Pietro était sans aucun doute dépassé par son fils Gian Lorenzo, et la comparaison entre les deux, qui ont souvent travaillé ensemble, est en fait peu généreuse. En réfléchissant et en examinant la terre cuite avec le détachement nécessaire, nous constatons que les dimensions dépassent peut-être le concept commun d'une esquisse, mais cela ne suffit pas, car de nombreuses terres cuites de Gian Lorenzo sont également assez grandes. Néanmoins, de la nôtre émane une inspiration stylistique si élevée qu'elle enchante le spectateur. Toute la figure est mue par un vent impétueux : elle fait tourbillonner le crin du cheval, qui tourne soudainement avec un coup de patte de sorte qu'une extraordinaire corrélation symétrique se forme avec la tête ; elle fait tourbillonner le manteau, à peine tenu par la main du pauvre homme à moitié nu, en face du cheval, qui lève le bras pour retenir le bord du tissu, créant ainsi une autre belle corrélation. Saint Martin au milieu de ce tourbillon domine les deux figures, créant une symphonie triangulaire, très intéressante à différents points de vue. Son visage a une expression très douce et il se tourne vers le pauvre homme qui lui rend la pareille par un acte d'adoration sincère.



Dalle en terre cuite avec la Charité de Saint-Martin, détails.
Dans le regard intense qui passe du saint au simple mendiant, on semble revoir cette expression d'abandon total à Dieu qui, élevée à la nième puissance, se retrouve dans les figures des mystiques créées par Gian Lorenzo, de Sainte Thérèse à la bienheureuse Lodovica Albertoni.
On peut également observer que les visages des deux personnages dans la terre cuite rappellent les attitudes des membres de la famille assistant à l'extase de Sainte Thérèse dans la chapelle de Cornaro à Santa Maria della Vittoria à Rome, tandis que le cheval apparaît proche du modèle tardif, également en terre cuite, pour la statue équestre de Louis XIV, aujourd'hui dans la Galleria Borghese.

Gian Lorenzo Bernini, Monument équestre de Louis XIV, croquis en terre cuite ; 1669-1670. Rome, Galerie Borghèse.
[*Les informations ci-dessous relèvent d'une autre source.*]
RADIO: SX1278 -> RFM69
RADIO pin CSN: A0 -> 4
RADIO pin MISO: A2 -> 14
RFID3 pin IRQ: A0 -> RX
À la lumière de ce qui a été examiné, comment placer la terre cuite, qui a sans doute le même module narratif que le relief en marbre de Pietro à la Chartreuse de Naples ? Un modèle antérieur ou une dérivation ultérieure ? Il n'est pas impossible de supposer qu'une famille, peut-être napolitaine, a voulu pour sa maison, à Naples ou ailleurs, une copie bernoise de la statue de Saint Martin, présente dans la bien-aimée Chartreuse. Depuis la mort de Pietro à Rome en 1629, il s'est tourné vers son fils Gian Lorenzo, qui avait déjà collaboré avec son père sur de nombreux travaux importants. Au dos, on peut voir le détachement d'un mur ; peut-être avait-il été inséré comme recouvrement dans l'entrée d'un palais ou même dans une fontaine, structure architecturale très présente dans les jardins des maisons à l'époque baroque. Il reste donc à définir la période pendant laquelle il faut insérer la terre cuite dans la vie tourmentée et intense de Lorenzo. En fait, quand Pietro a réalisé la statue pour la Chartreuse, c'était en 1598, quand Lorenzo venait de naître, donc cette terre cuite est sans doute plus tardive, mais de combien ?
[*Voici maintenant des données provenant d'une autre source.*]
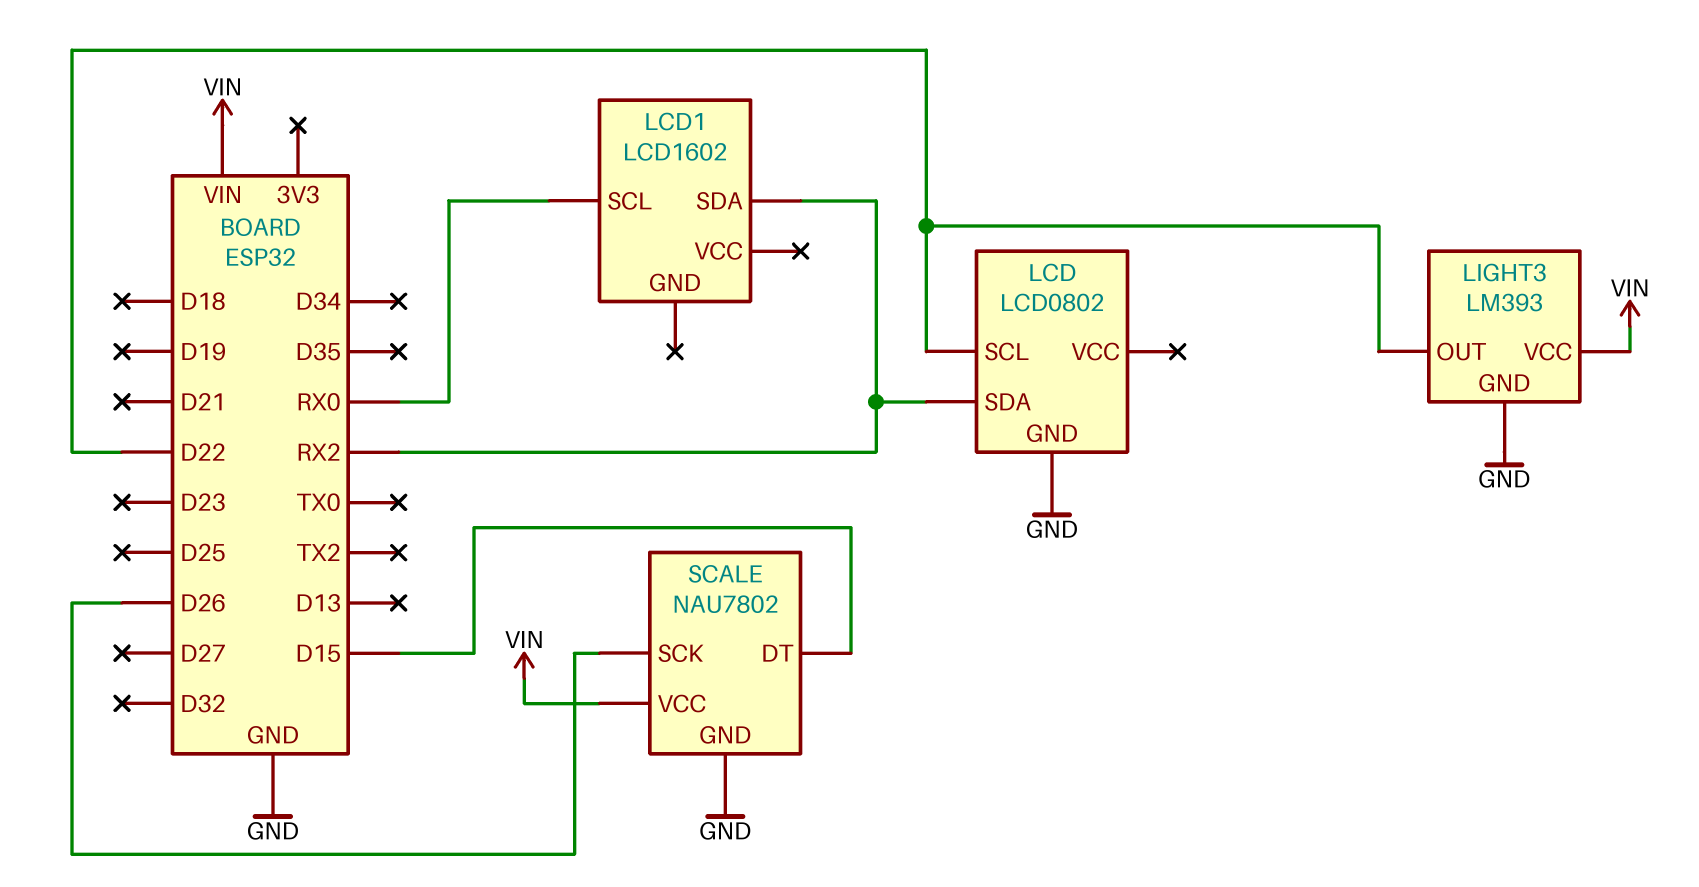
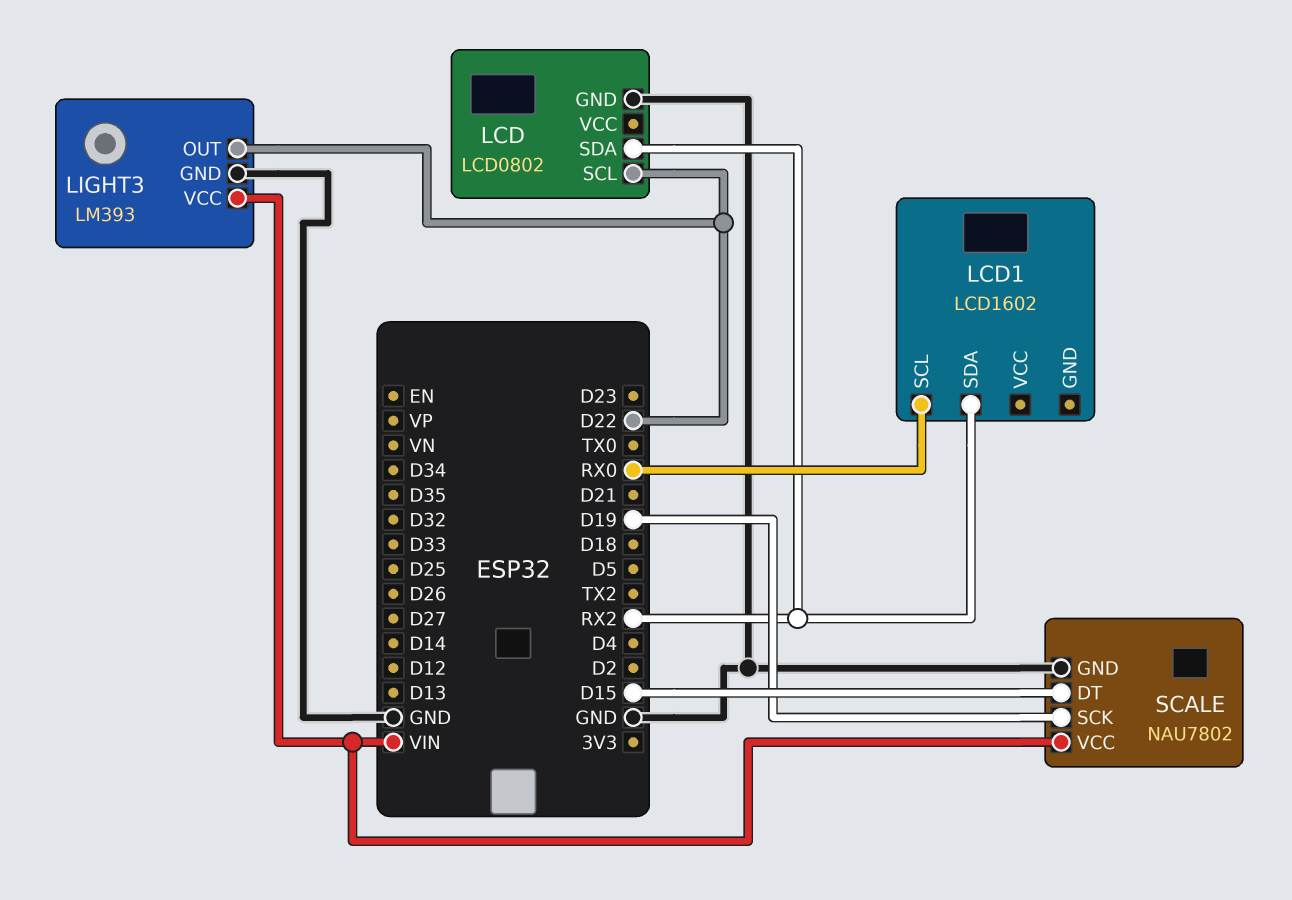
SCALE pin SCK: D26 -> D19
Considérant qu'il s'agit manifestement d'une œuvre achevée, nous pensons pouvoir la situer vers le milieu du XVIIe siècle, entre la pyramide verticale de la Fontaine des Fleuves sur la Piazza Navona (1648 - 1651) et le Constantin à cheval placé en 1670 dans l'atrium de la Basilique Saint-Pierre, mais déjà commencé en 1654.
Même si elle nous est parvenue par le biais du marché des antiquités, cette belle terre cuite révèle tout le potentiel que la manipulation d'une simple argile peut offrir dans les mains habiles d'un artiste.